Especially hard when we lose them so suddenly and unexpectedly. I am very sorry for your loss. :halogsd:


----------



## shepherdmom (Dec 24, 2011)

So sorry for your loss.


----------



## NancyJ (Jun 15, 2003)

I am terribly sorry for your loss.


----------



## Lakl (Jul 23, 2011)

:teary: So sorry for your loss, Chuck. Ghost was beautiful.


----------



## cindy_s (Jun 14, 2009)

I'm so sorry for your loss. He was a beautiful boy.


----------



## sitstay (Jan 20, 2003)

I am sorry for your loss. I am still very shocked at the sudden death of my Jackson, who was also 8 years old.
Sheilah


----------



## GSDGunner (Feb 22, 2011)

That is truly heartbreaking. My sincerest condolences. You now have a special guardian angel to watch over you and your family.:halogsd:
RIP Ghost!


----------



## KZoppa (Aug 14, 2010)

so sorry Chuck.


----------



## Daisy&Lucky's Mom (Apr 24, 2011)

RIP Ghost. My sincere condolences on your loss. My thoughts and prayers are w/ you and your wife.


----------



## mssandslinger (Sep 21, 2010)

so sorry for the loss of your beauty


----------



## 1sttimeforgsd (Jul 29, 2010)

Oh how terrible for you, so sudden and unexpected. Ghost was one gorgeous boy, I am so sorry for your loss. :rip: precious boy, and run free.


----------



## jprice103 (Feb 16, 2011)

I'm so sorry for your loss! It is so hard when you see it coming, but so much harder when it is sudden and unexpected!

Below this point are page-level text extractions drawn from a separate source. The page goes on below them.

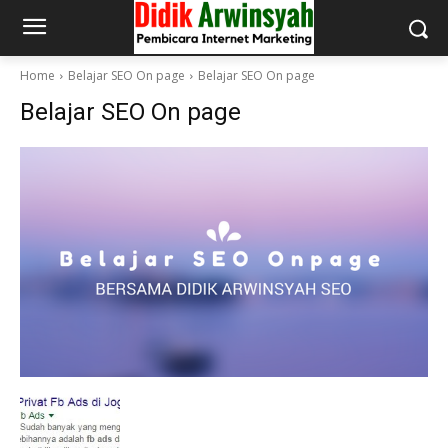
Home
Belajar SEO On page
Belajar SEO On page
Belajar SEO On page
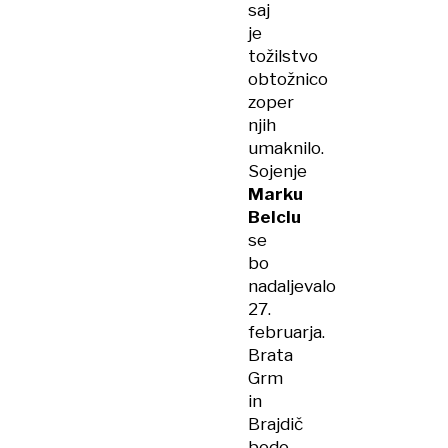
saj
je
tožilstvo
obtožnico
zoper
njih
umaknilo.
Sojenje
Marku
Belclu
se
bo
nadaljevalo
27.
februarja.
Brata
Grm
in
Brajdič
bodo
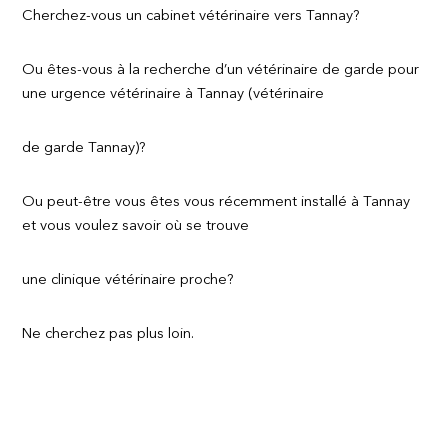
Cherchez-vous un cabinet vétérinaire vers Tannay?
Ou êtes-vous à la recherche d’un vétérinaire de garde pour
une urgence vétérinaire à Tannay (vétérinaire
de garde Tannay)?
Ou peut-être vous êtes vous récemment installé à Tannay
et vous voulez savoir où se trouve
une clinique vétérinaire proche?
Ne cherchez pas plus loin.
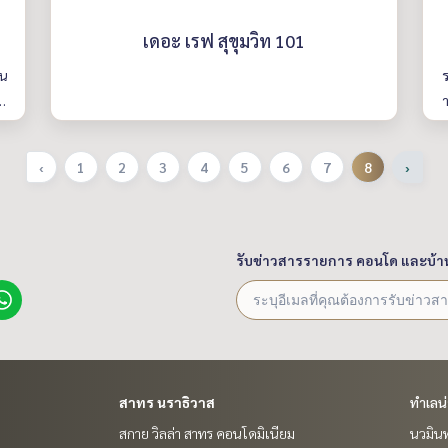
เดอะ เรฟ สุขุมวิท 101
ีน
ร
n
า
‹
1
2
3
4
5
6
7
8
›
รับข่าวสารรายการ คอนโด และบ้า
สาทร นราธิวาส
ทำเลน
สกาย วิลล่า สาทร คอนโดมิเนียม
นวมินท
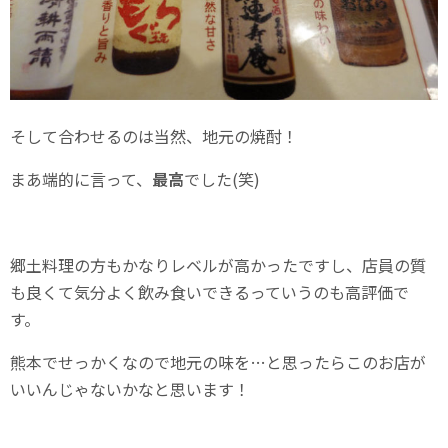
そして合わせるのは当然、地元の焼酎！
まあ端的に言って、
最高
でした(笑)
郷土料理の方もかなりレベルが高かったですし、店員の質
も良くて気分よく飲み食いできるっていうのも高評価で
す。
熊本でせっかくなので地元の味を…と思ったらこのお店が
いいんじゃないかなと思います！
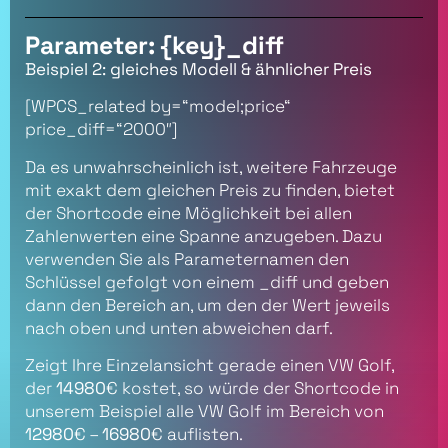
Parameter: {key}_diff
Beispiel 2: gleiches Modell & ähnlicher Preis
[WPCS_related by=“model;price“
price_diff=“2000″]
Da es unwahrscheinlich ist, weitere Fahrzeuge
mit exakt dem gleichen Preis zu finden, bietet
der Shortcode eine Möglichkeit bei allen
Zahlenwerten eine Spanne anzugeben. Dazu
verwenden Sie als Parameternamen den
Schlüssel gefolgt von einem _diff und geben
dann den Bereich an, um den der Wert jeweils
nach oben und unten abweichen darf.
Zeigt Ihre Einzelansicht gerade einen VW Golf,
der
14980
€ kostet, so würde der Shortcode in
unserem Beispiel alle VW Golf im Bereich von
12980
€ –
16980
€ auflisten.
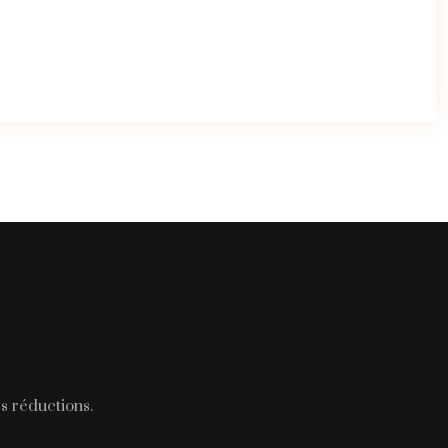
s réductions.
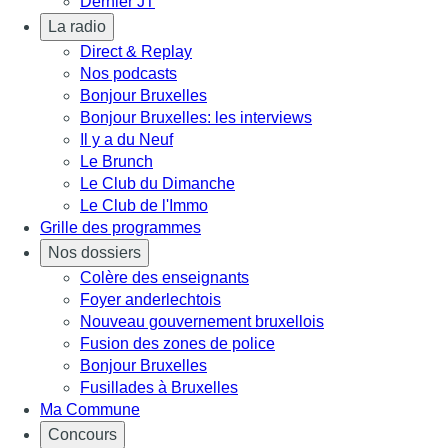
Dernier JT
La radio
Direct & Replay
Nos podcasts
Bonjour Bruxelles
Bonjour Bruxelles: les interviews
Il y a du Neuf
Le Brunch
Le Club du Dimanche
Le Club de l'Immo
Grille des programmes
Nos dossiers
Colère des enseignants
Foyer anderlechtois
Nouveau gouvernement bruxellois
Fusion des zones de police
Bonjour Bruxelles
Fusillades à Bruxelles
Ma Commune
Concours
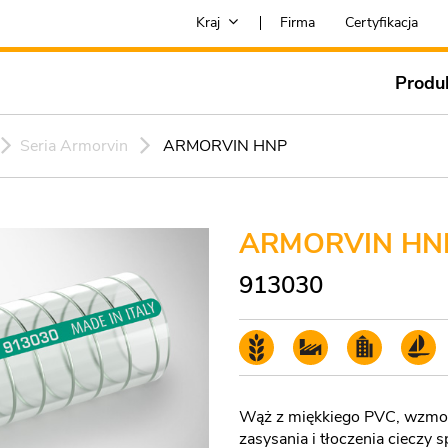
Kraj
Firma
Certyfikacja
Produ
Seria Armorvin
ARMORVIN HNP
ARMORVIN HN
913030
Wąż z miękkiego PVC, wzmocn
zasysania i tłoczenia ciecz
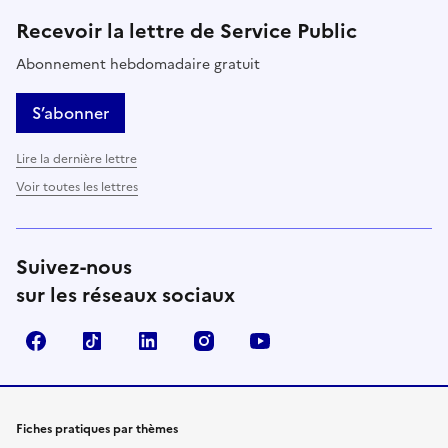
Recevoir la lettre de Service Public
Abonnement hebdomadaire gratuit
S’abonner
Lire la dernière lettre
Voir toutes les lettres
Suivez-nous
sur les réseaux sociaux
Facebook
TikTok
LinkedIn
Instagram
YouTube
Fiches pratiques par thèmes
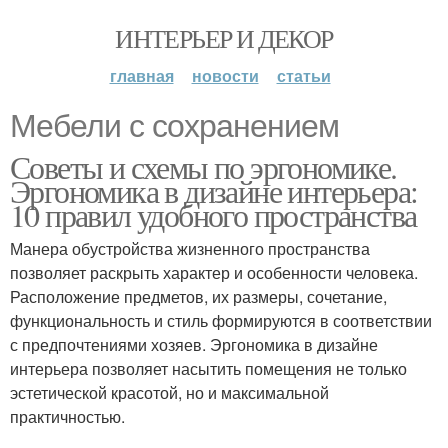
ИНТЕРЬЕР И ДЕКОР
главная
новости
статьи
Мебели с сохранением
Советы и схемы по эргономике.
Эргономика в дизайне интерьера:
10 правил удобного пространства
Манера обустройства жизненного пространства
позволяет раскрыть характер и особенности человека.
Расположение предметов, их размеры, сочетание,
функциональность и стиль формируются в соответствии
с предпочтениями хозяев. Эргономика в дизайне
интерьера позволяет насытить помещения не только
эстетической красотой, но и максимальной
практичностью.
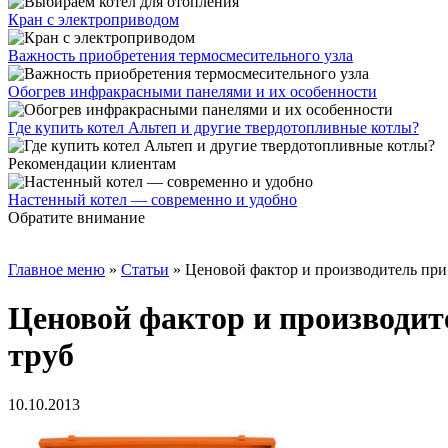
Кран с электроприводом
Важность приобретения термосмесительного узла
Обогрев инфракрасными панелями и их особенности
Где купить котел Альтеп и другие твердотопливные котлы?
Рекомендации клиентам
Настенный котел — современно и удобно
Обратите внимание
Главное меню
»
Статьи
»
Ценовой фактор и производитель при
Ценовой фактор и производит
труб
10.10.2013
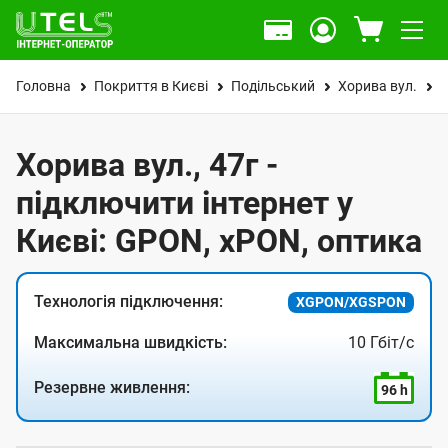
Головна
Покриття в Києві
Подільський
Хорива вул.
4
Хорива вул., 47г -
підключити інтернет у
Києві: GPON, xPON, оптика
Технологія підключення:
XGPON/XGSPON
Максимальна швидкість:
10 Гбіт/с
Резервне живлення:
96 h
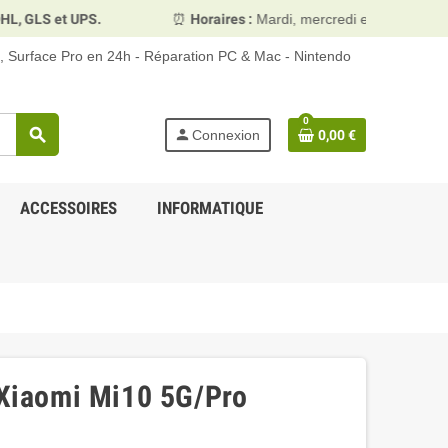
GLS et UPS.
⏰
Horaires :
Mardi, mercredi et vendredi 10h0
d, Surface Pro en 24h - Réparation PC & Mac - Nintendo
0
search
person
Connexion
0,00 €
ACCESSOIRES
INFORMATIQUE
e Xiaomi Mi10 5G/Pro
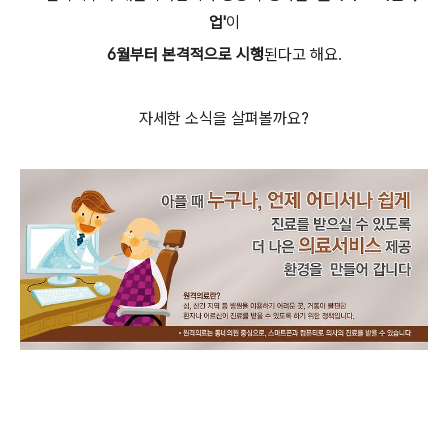
업'
이
6월부터 본격적으로 시행
된다고 해요.
자세한 소식을 살펴볼까요?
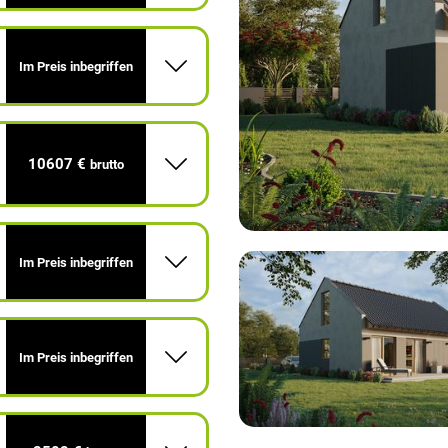
Im Preis inbegriffen
10607 €
brutto
Im Preis inbegriffen
Im Preis inbegriffen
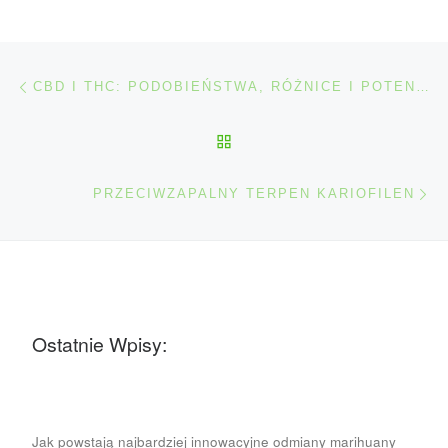
Nawigacja wpisu
Poprzedni wpis
CBD I THC: PODOBIEŃSTWA, RÓŻNICE I POTENCJALNE KORZYŚCI
POWRÓT DO LISTY POS
Na
PRZECIWZAPALNY TERPEN KARIOFILEN
Ostatnie Wpisy:
Jak powstają najbardziej innowacyjne odmiany marihuany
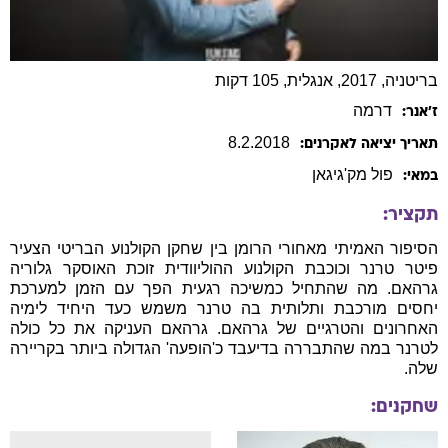
בריטניה, 2017, אנגלית, 105 דקות
דרמה
ז׳אנר:
8
.
2
.
2018
תאריך יציאה לאקרנים:
פול
מק'גיגאן
במאי:
תקציר:
הסיפור האמיתי מאחורי הרומן בין שחקן הקולנוע הבריטי הצעיר
פיטר טרנר וכוכבת הקולנוע ההוליוודית זוכת האוסקר גלוריה
גרהאם. מה שהתחיל כמשיכה רגעית הפך עם הזמן למערכת
יחסים מורכבת ותלותית בה טרנר משמש כעד היחיד לימיה
האחרונים והטרגיים של גרהאם. גרהאם העניקה את כל כולה
לטרנר במה שהתבררה בדיעבד כ'הופעה' הגדולה ביותר בקריירה
שלה.
שחקנים:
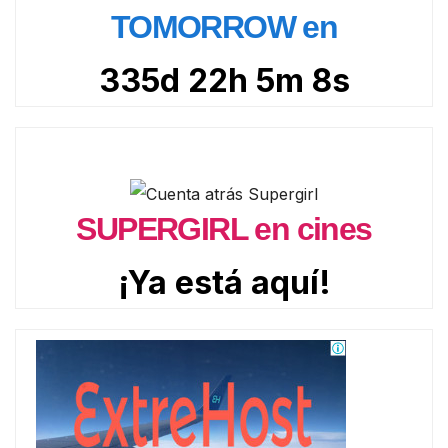
TOMORROW en
335d 22h 5m 7s
SUPERGIRL en cines
¡Ya está aquí!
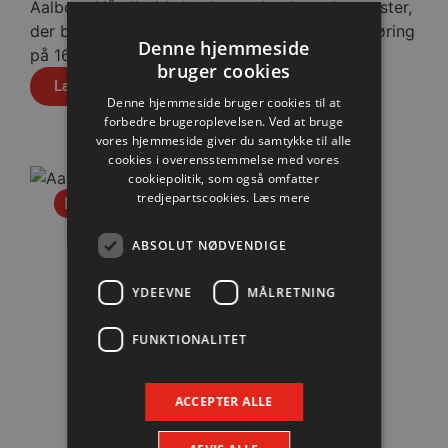
Aalborg Håndbold skovlen under de tyske gæster,
der blev slået med cifrene 30-28 efter pauseføring
Denne hjemmeside
på 16-12.
bruger cookies
Læs mere
Denne hjemmeside bruger cookies til at
forbedre brugeroplevelsen. Ved at bruge
vores hjemmeside giver du samtykke til alle
cookies i overensstemmelse med vores
cookiepolitik, som også omfatter
tredjepartscookies.
Læs mere
Nyhed
ABSOLUT NØDVENDIGE
YDEEVNE
MÅLRETNING
FUNKTIONALITET
ACCEPTER ALLE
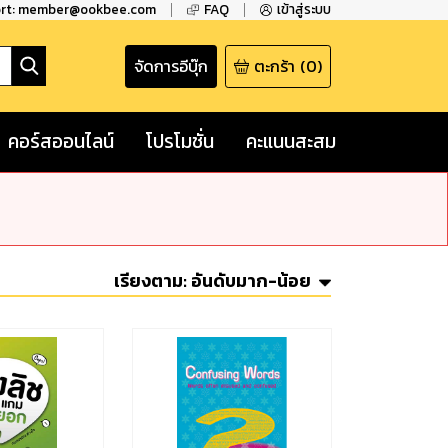
ort: member@ookbee.com
FAQ
เข้าสู่ระบบ
จัดการอีบุ๊ก
ตะกร้า
(
0
)
คอร์สออนไลน์
โปรโมชั่น
คะแนนสะสม
เรียงตาม:
อันดับมาก-น้อย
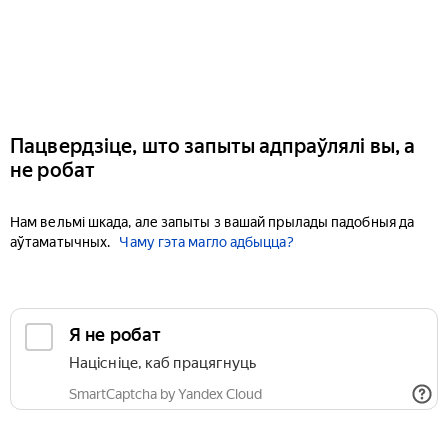
Пацвердзіце, што запыты адпраўлялі вы, а
не робат
Нам вельмі шкада, але запыты з вашай прылады падобныя да
аўтаматычных.
Чаму гэта магло адбыцца?
Я не робат
Націсніце, каб працягнуць
SmartCaptcha by Yandex Cloud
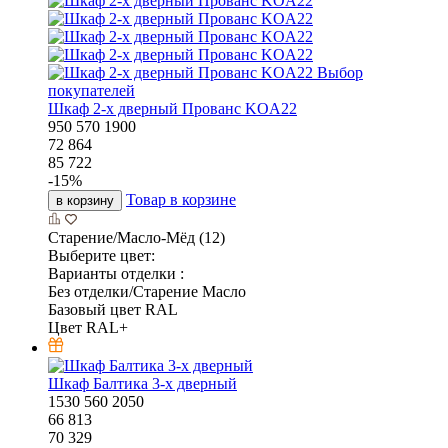
Выбор
покупателей
Шкаф 2-х дверный Прованс KOA22
950
570
1900
72 864
85 722
-
15
%
Товар в корзине
в корзину
Старение/Масло-Мёд (12)
Выберите цвет:
Варианты отделки :
Без отделки/Старение Масло
Базовый цвет RAL
Цвет RAL+
Шкаф Балтика 3-х дверный
1530
560
2050
66 813
70 329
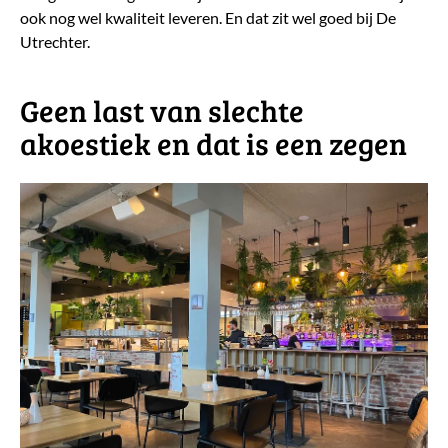
ook nog wel kwaliteit leveren. En dat zit wel goed bij De
Utrechter.
Geen last van slechte
akoestiek en dat is een zegen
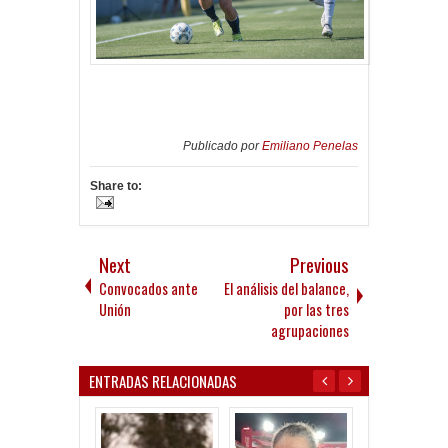
Publicado por
Emiliano Penelas
Share to:
Next
Previous
Convocados ante
El análisis del balance,
Unión
por las tres
agrupaciones
ENTRADAS RELACIONADAS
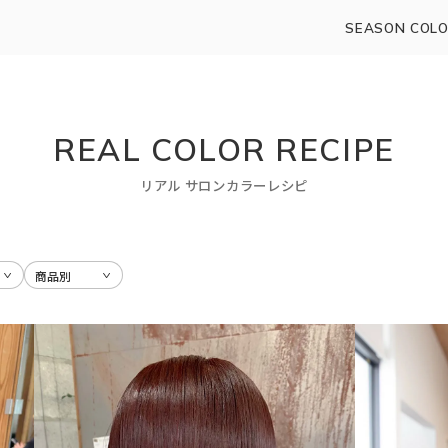
SEASON COLO
REAL COLOR RECIPE
リアル サロンカラーレシピ
記事を読む
記事を読む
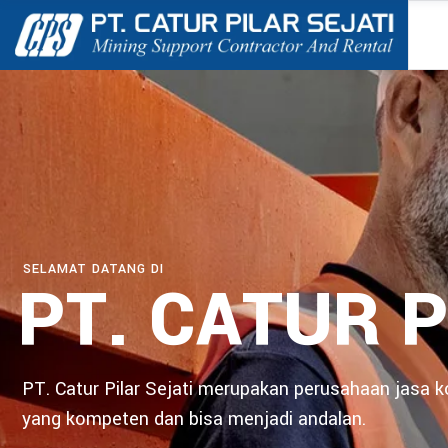
SELAMAT DATANG DI
PT. CATUR P
PT. Catur Pilar Sejati merupakan perusahaan jasa 
yang kompeten dan bisa menjadi andalan.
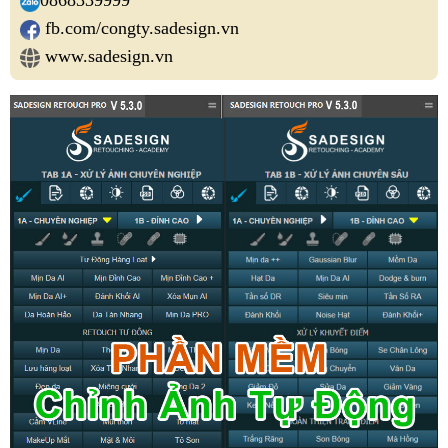
0868339999
fb.com/congty.sadesign.vn
www.sadesign.vn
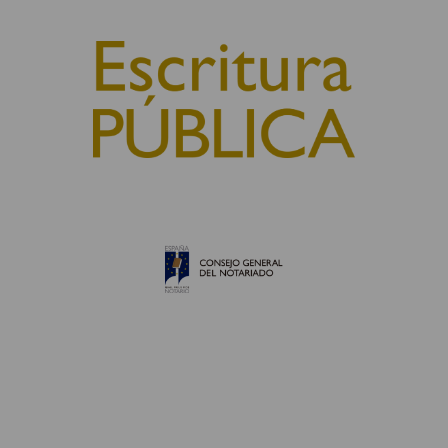
© 2010, Consejo General del Notariado
QUIÉNES SOMOS
AVISO LEGAL
POLÍTICA DE COOKIES
POLÍTICA DE PRIVACIDAD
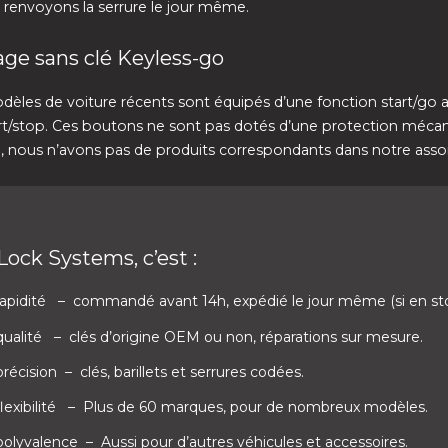
 renvoyons la serrure le jour même.
ge sans clé Keyless-go
dèles de voiture récents sont équipés d’une fonction start/go 
rt/stop. Ces boutons ne sont pas dotés d’une protection méca
n, nous n’avons pas de produits correspondants dans notre asso
Lock Systems, c’est :
rapidité
– commandé avant 14h, expédié le jour même (si en st
qualité
– clés d’origine OEM ou non, réparations sur mesure.
précision
– clés, barillets et serrures codées.
flexibilité
– Plus de 60 marques, pour de nombreux modèles.
 polyvalence
– Aussi pour d’autres véhicules et accessoires.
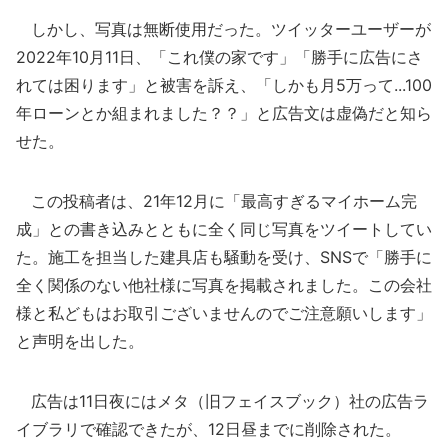
しかし、写真は無断使用だった。ツイッターユーザーが
2022年10月11日、「これ僕の家です」「勝手に広告にさ
れては困ります」と被害を訴え、「しかも月5万って...100
年ローンとか組まれました？？」と広告文は虚偽だと知ら
せた。
この投稿者は、21年12月に「最高すぎるマイホーム完
成」との書き込みとともに全く同じ写真をツイートしてい
た。施工を担当した建具店も騒動を受け、SNSで「勝手に
全く関係のない他社様に写真を掲載されました。この会社
様と私どもはお取引ございませんのでご注意願いします」
と声明を出した。
広告は11日夜にはメタ（旧フェイスブック）社の広告ラ
イブラリで確認できたが、12日昼までに削除された。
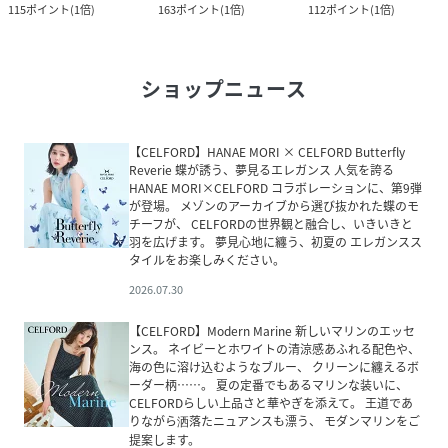
115
ポイント
(
1倍
)
163
ポイント
(
1倍
)
112
ポイント
(
1倍
)
ショップニュース
【CELFORD】HANAE MORI × CELFORD Butterfly
Reverie 蝶が誘う、夢見るエレガンス 人気を誇る
HANAE MORI×CELFORD コラボレーションに、第9弾
が登場。 メゾンのアーカイブから選び抜かれた蝶のモ
チーフが、 CELFORDの世界観と融合し、いきいきと
羽を広げます。 夢見心地に纏う、初夏の エレガンスス
タイルをお楽しみください。
2026.07.30
【CELFORD】Modern Marine 新しいマリンのエッセ
ンス。 ネイビーとホワイトの清涼感あふれる配色や、
海の色に溶け込むようなブルー、 クリーンに纏えるボ
ーダー柄……。 夏の定番でもあるマリンな装いに、
CELFORDらしい上品さと華やぎを添えて。 王道であ
りながら洒落たニュアンスも漂う、 モダンマリンをご
提案します。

My heart goes out to you and your family!
RIP Ghost!


----------



## lorihd (Nov 30, 2011)

what a beautiful boy, im so sorry for your loss


----------



## Angelina03 (Jan 9, 2012)

I'm so very sorry for your loss. That is shocking. Your boy was a beauty.


----------



## OriginalWacky (Dec 21, 2011)

I"m so very sorry for your shocking loss. Run free, Ghost, you will be sorely missed.


----------



## CainGSD (Nov 15, 2003)

Having lost one suddenly I know the heartache and I wish you and Cathy all peace and comfort. After the shock and grief wonderful memories will help sustain you both.


----------



## LARHAGE (Jul 24, 2006)

I'm so sorry on the loss of your beautiful Ghost.


----------



## Nico Pico (Mar 5, 2012)

I'm so sorry for your loss. What a beautiful dog, such a shock. May Ghost RIP.

Maria


----------